**STATED EXERCISE A:** In the listing, reproduce the lines from the one containing "class: Arachnida" through the end of the listing, changing "common name" to "vernacular name" and leaving everything else unchanged. Omit the pictures from your output.
-- Start of SOURCE PASSAGE --
Yanis Rahmani, a Frenchman of Algerian origin raised in Sestao, [42] progressed as far as Basconia at the same time as Laporte but did not turn professional with the club. [73] Others have progressed no further than youth level. In 2024, Johaneko Louis-Jean (a Bayonne native of Haitian descent) joined the club following the collapse of his previous team Bordeaux. [74]

Griezmann debate

Antoine Griezmann, the French forward developed by Real Sociedad, was the subject of debate regarding his eligibility for a theoretical move to Athletic as he emerged as an elite player in 2012. [75] Hailing from Burgundy, he arrived at the San Sebastián club aged 14 [76] but only to play football for their academy teams rather than for some other non-sporting reason, and has no connection to the French Basque Country other than attending school there after signing for Real.

The opinions of some (including Athletic's academy director José María Amorrortu) [75] were that his training at a Basque club from a young age adhered to the policy, [77] while others insisted that he had the same (ineligible) status as any adult player transferred in by Real and the other local professional clubs. [78]

In any event, Griezmann showed little interest in joining Athletic, [76] subsequently moved on to Atlético Madrid [75] and was voted the world's third best player in 2016, [79] making any move to Bilbao unlikely in the medium term.
-- End of SOURCE PASSAGE --
-- Start of STORED DATA --
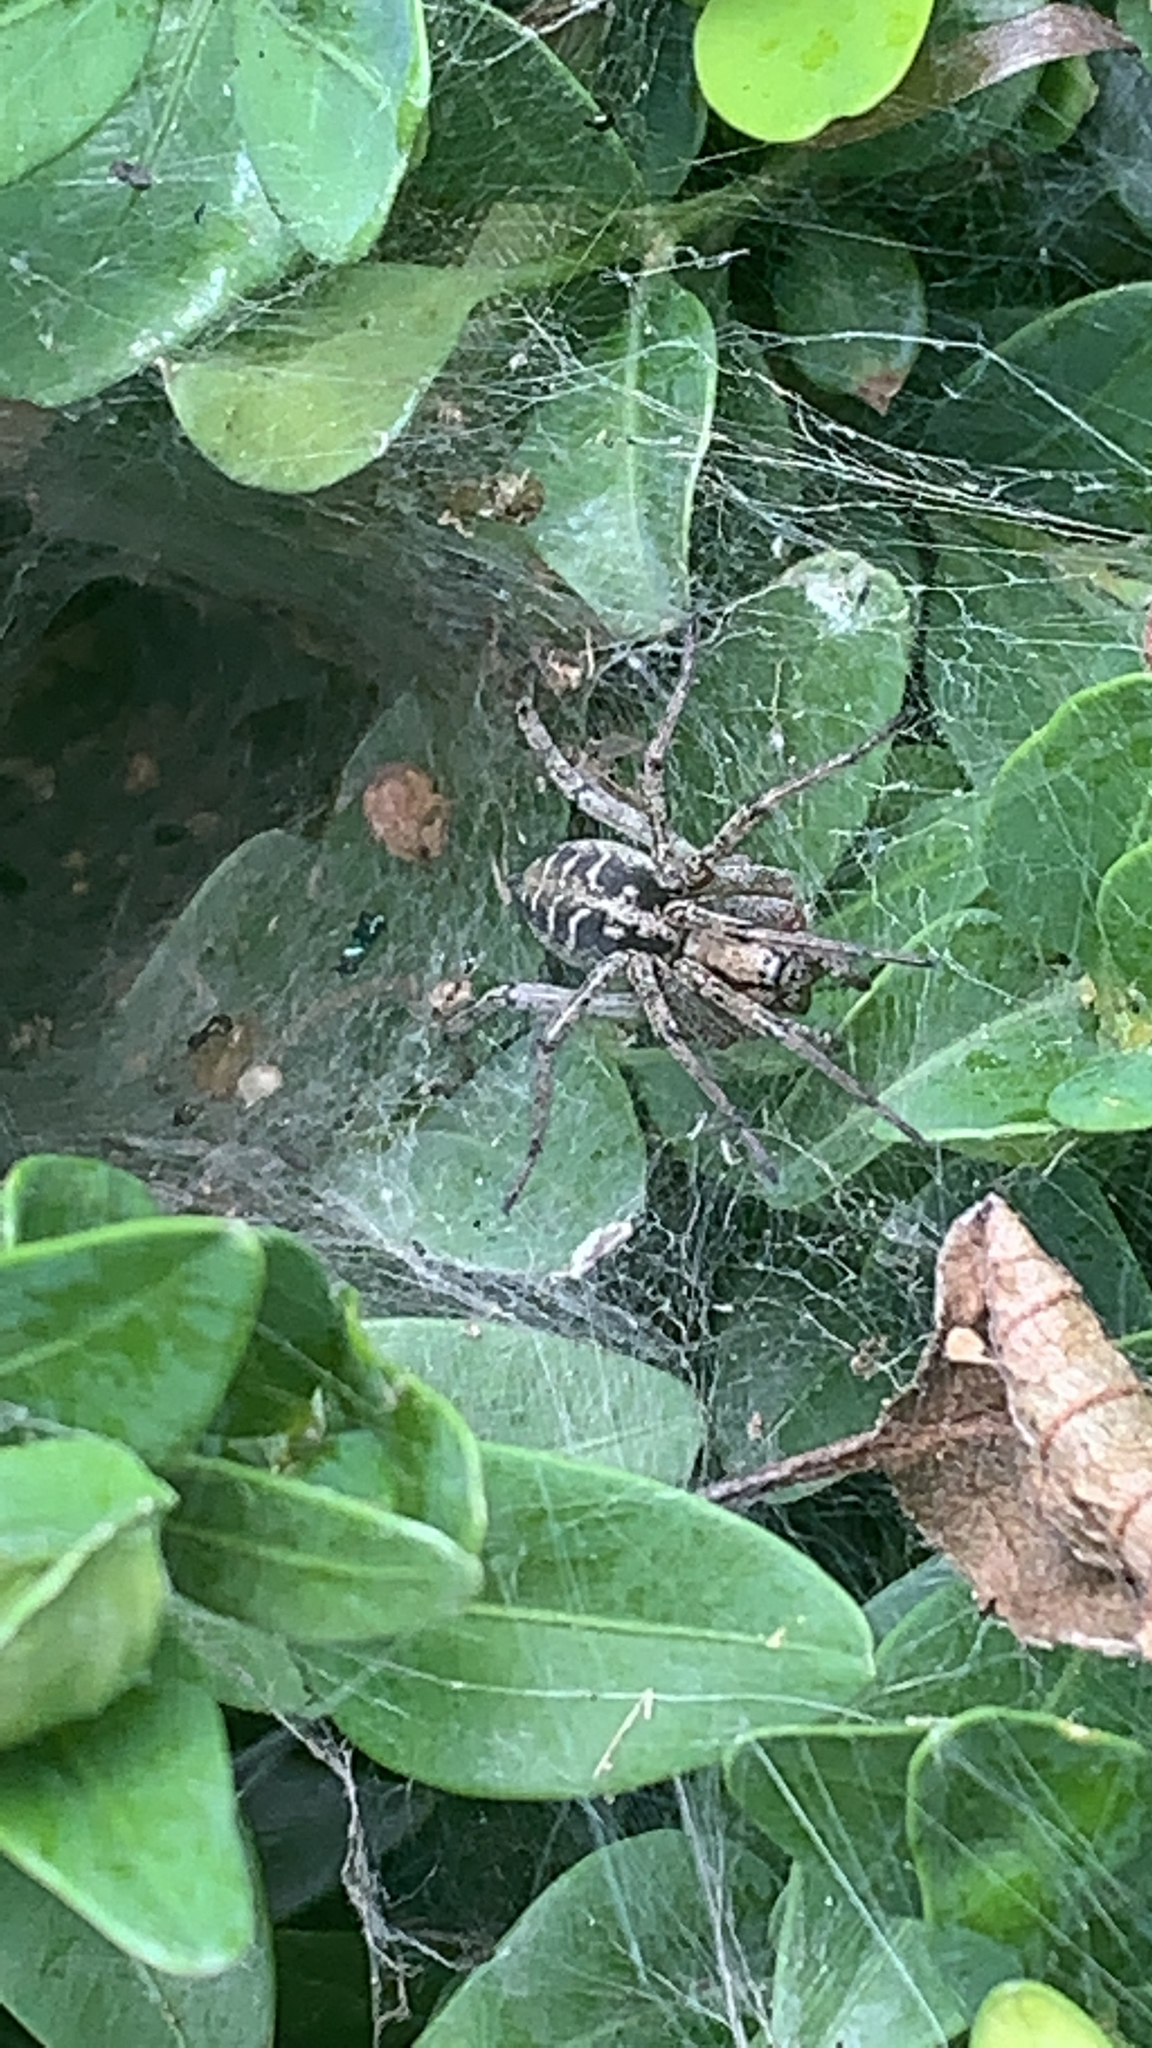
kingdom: Animalia
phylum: Arthropoda
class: Arachnida
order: Araneae
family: Agelenidae
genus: Agelena
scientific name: Agelena labyrinthica
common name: Labyrinth spider
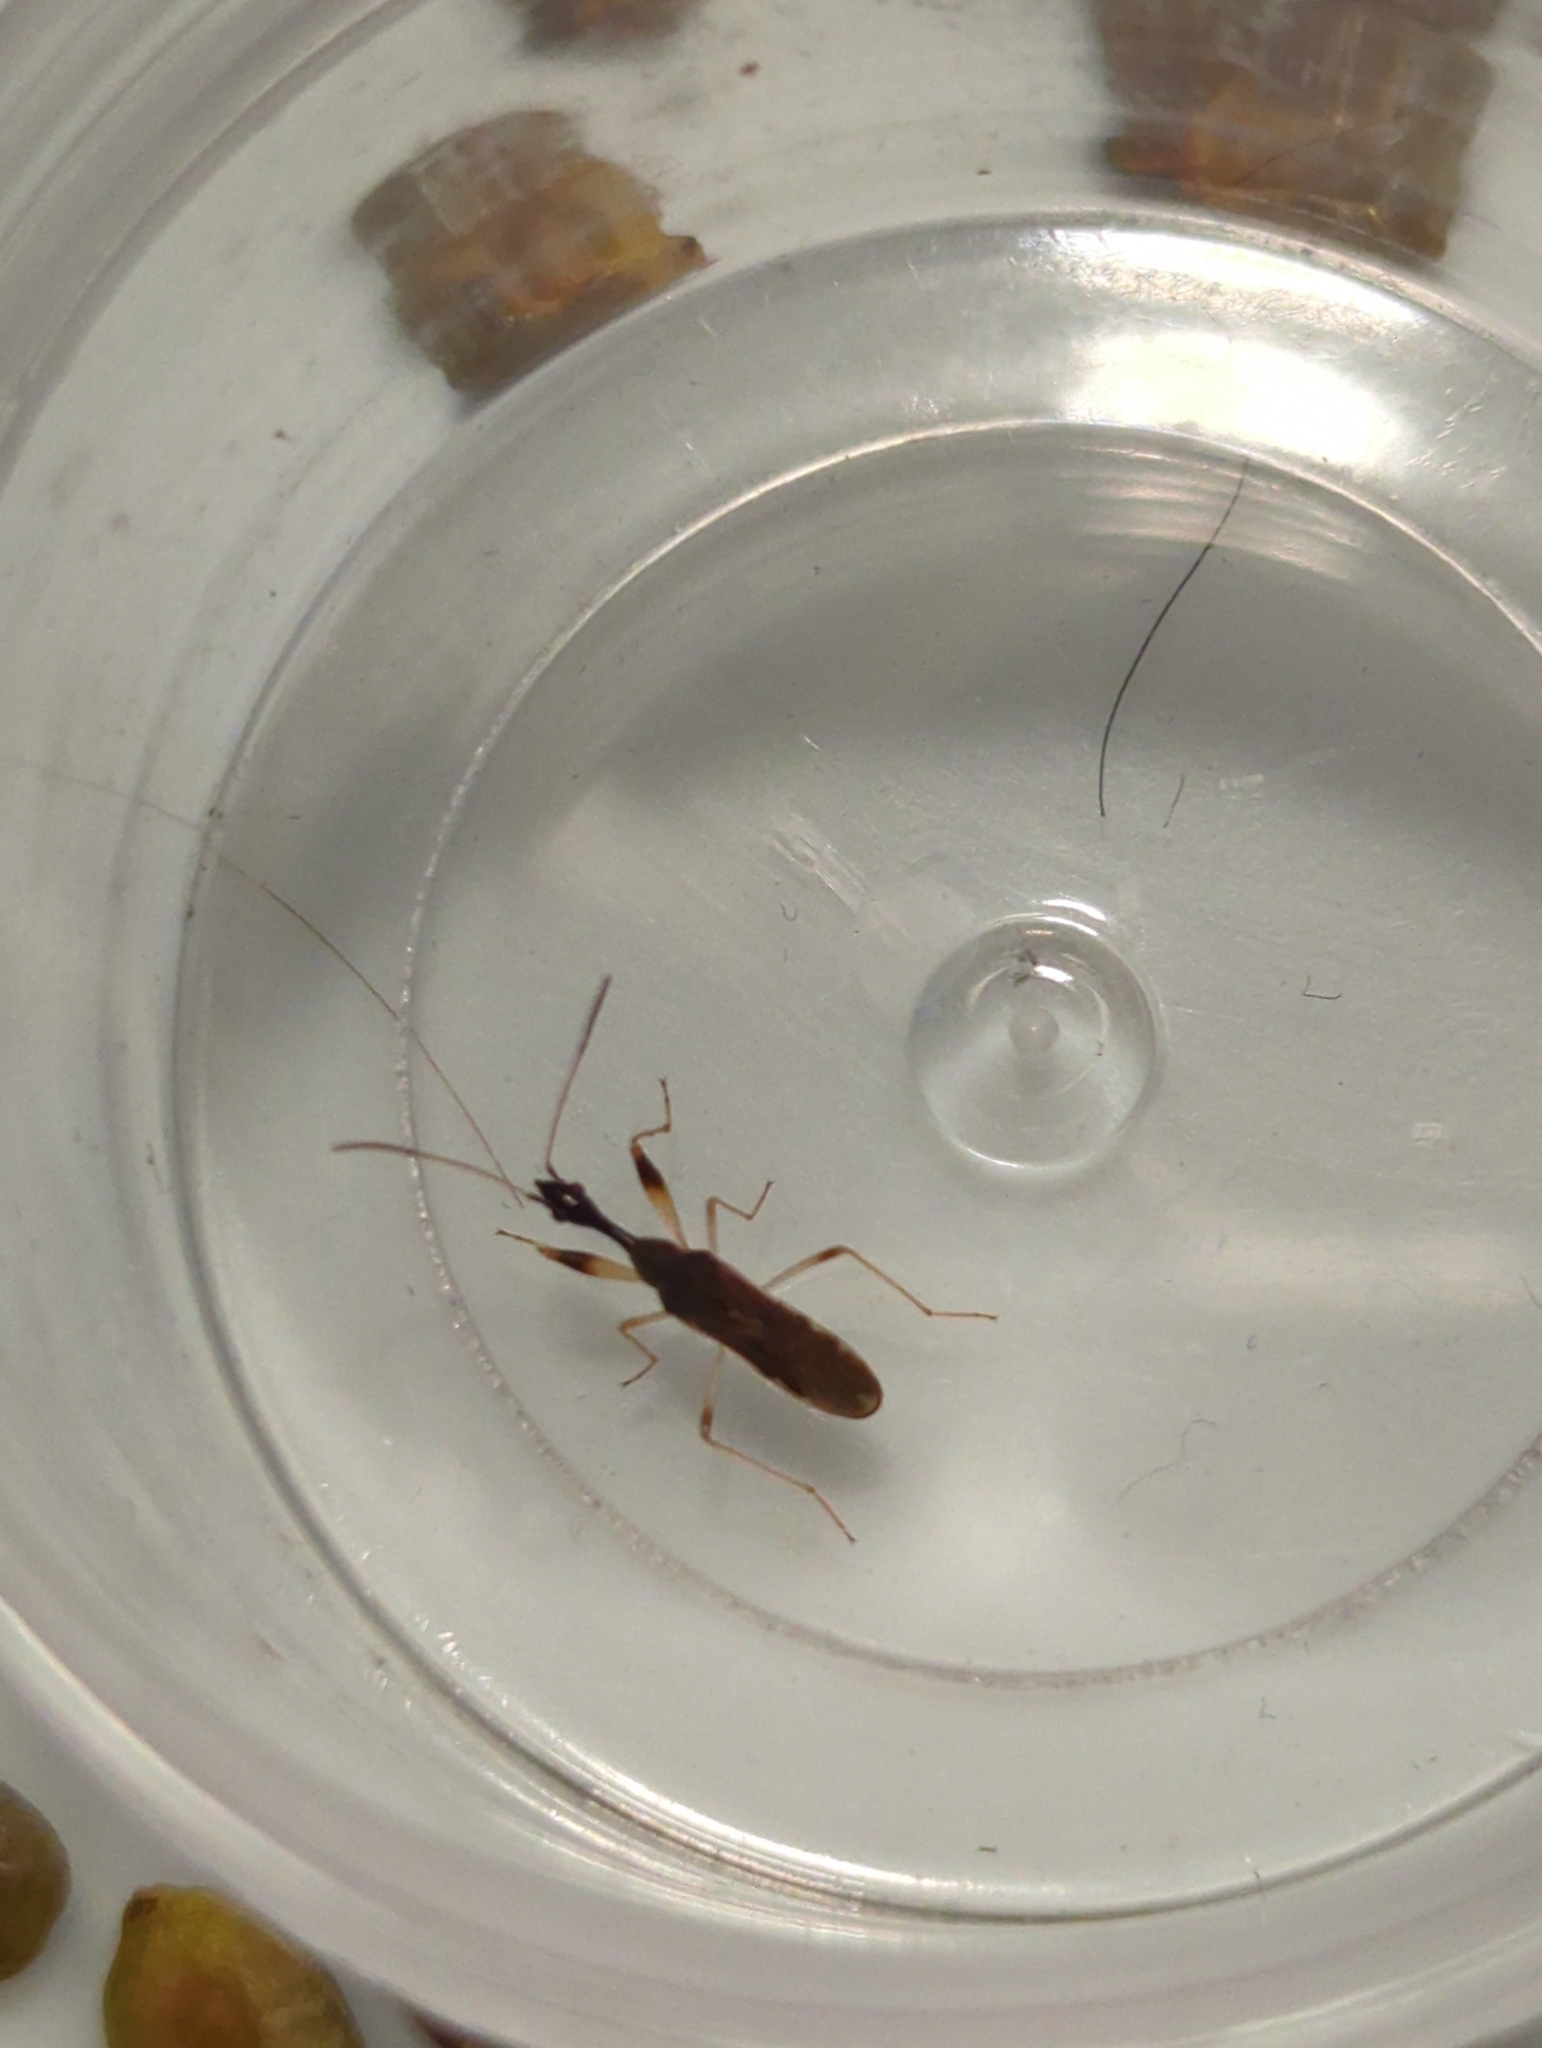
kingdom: Animalia
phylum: Arthropoda
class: Insecta
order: Hemiptera
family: Rhyparochromidae
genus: Myodocha
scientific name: Myodocha serripes
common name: Long-necked seed bug
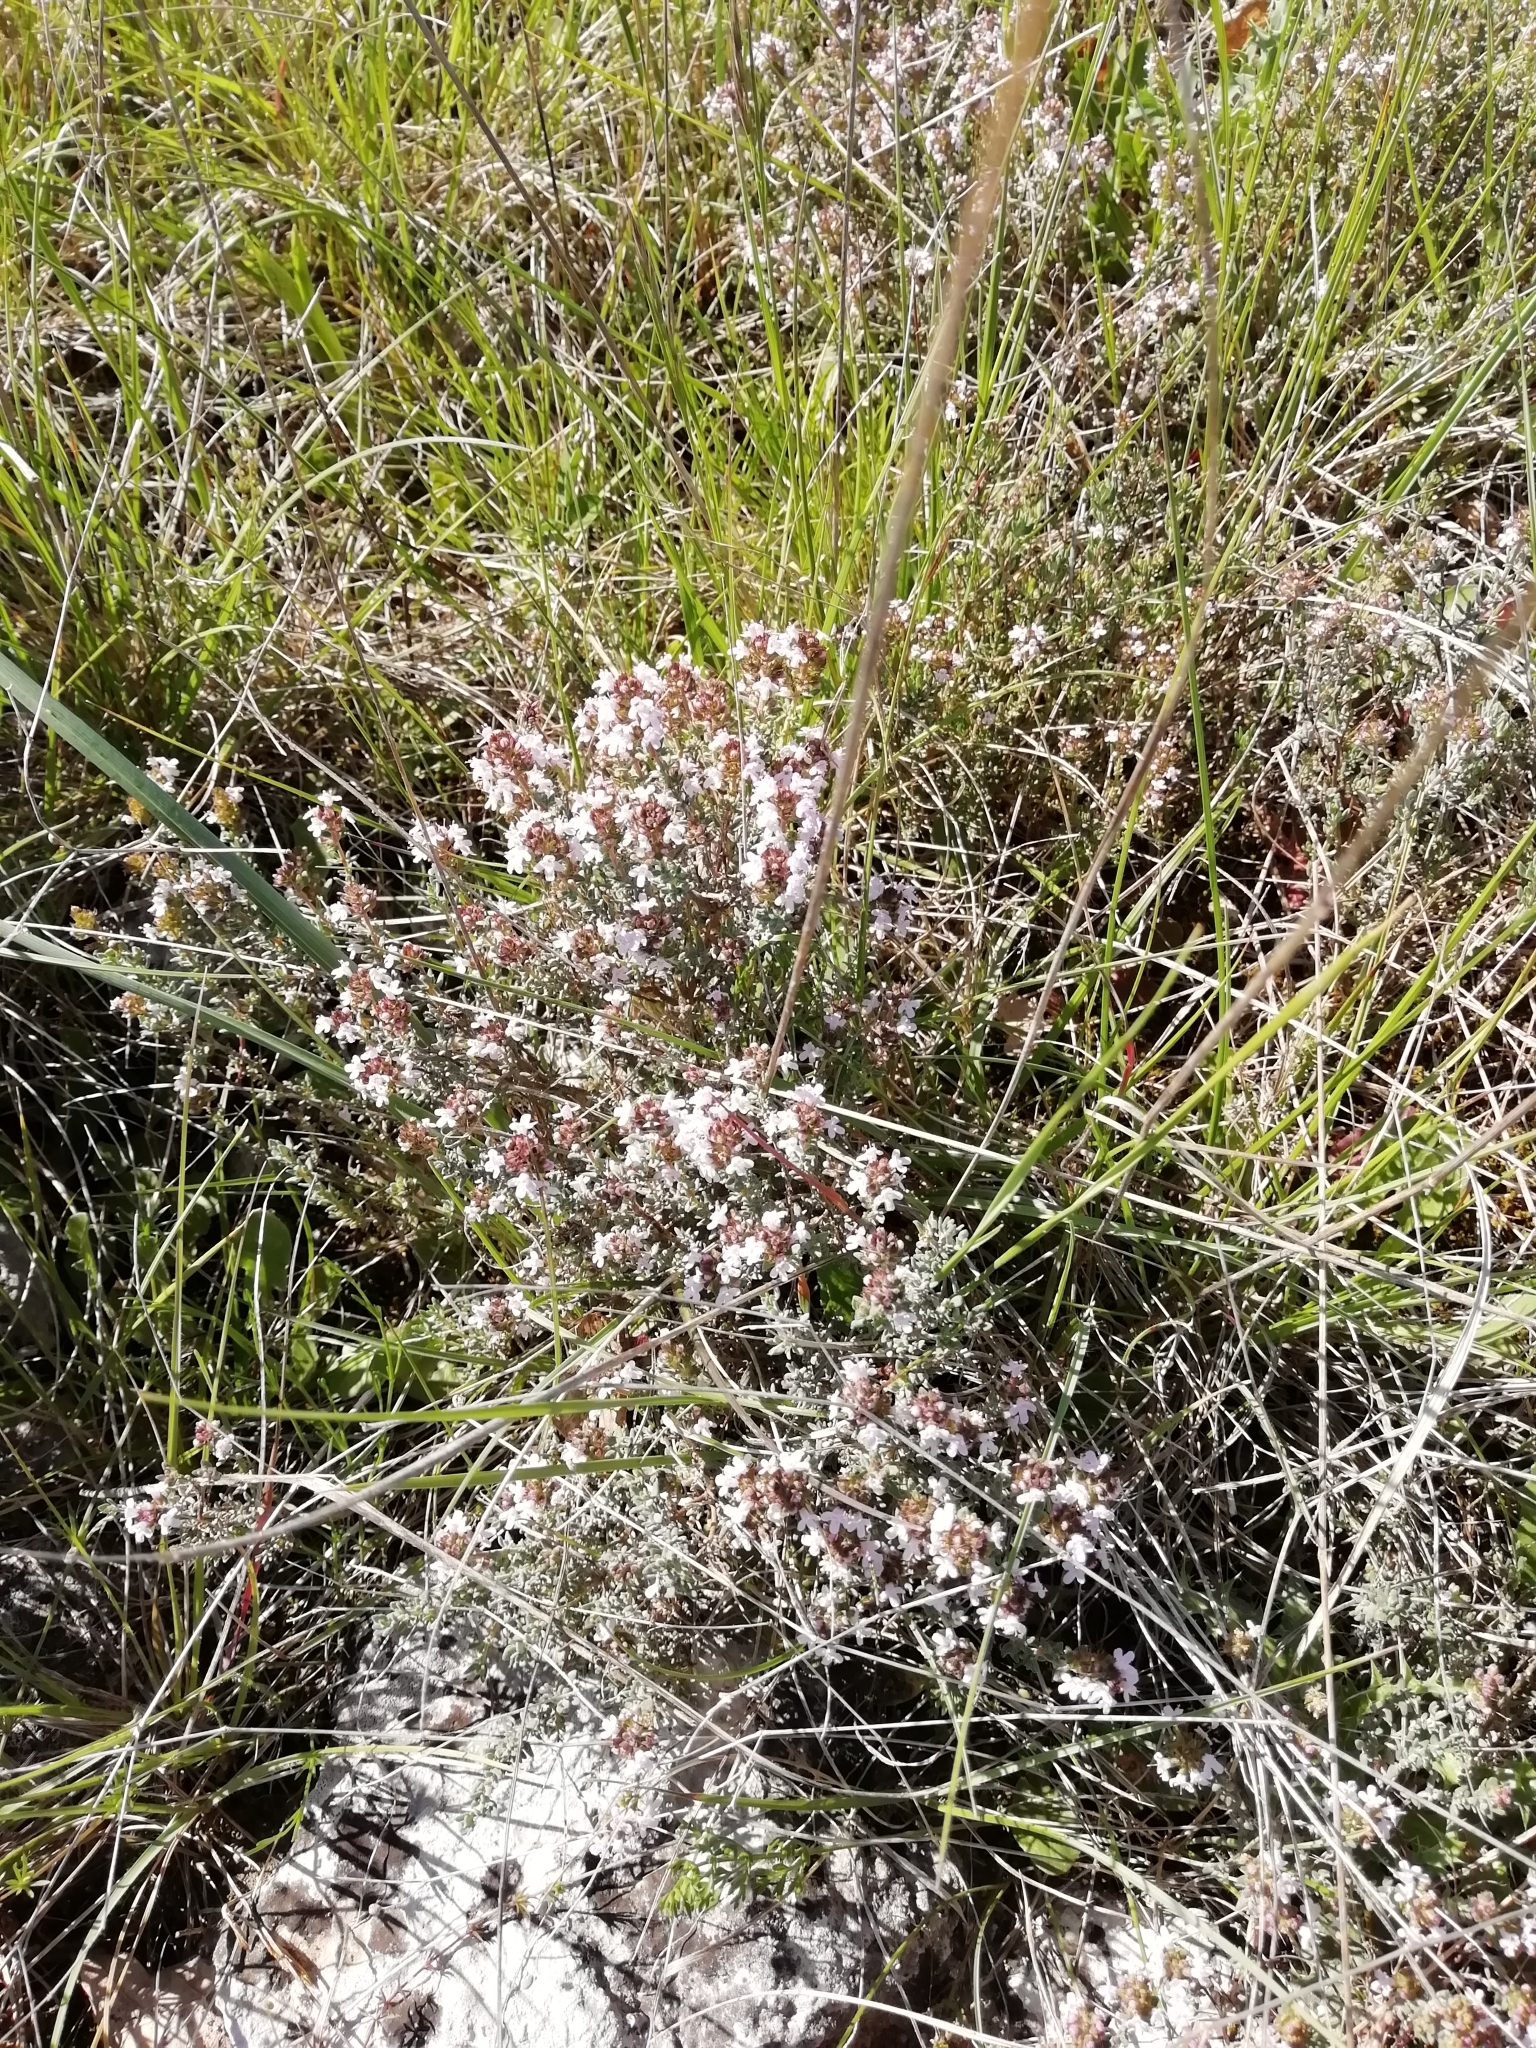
-- End of STORED DATA --
**STATED EXERCISE B:** Condense the paragraph of the Griezmann passage that begins "The opinions of some" into a single shorter sentence that keeps its main facts.

**COMPLETE RESPONSE A:**
class: Arachnida
order: Araneae
family: Agelenidae
genus: Agelena
scientific name: Agelena labyrinthica
vernacular name: Labyrinth spider
kingdom: Animalia
phylum: Arthropoda
class: Insecta
order: Hemiptera
family: Rhyparochromidae
genus: Myodocha
scientific name: Myodocha serripes
vernacular name: Long-necked seed bug

**COMPLETE RESPONSE B:** Some, including Athletic academy director José María Amorrortu, held that Griezmann's training at a Basque club from a young age met the policy, while others insisted he was as ineligible as any adult player transferred in by Real and the other local professional clubs.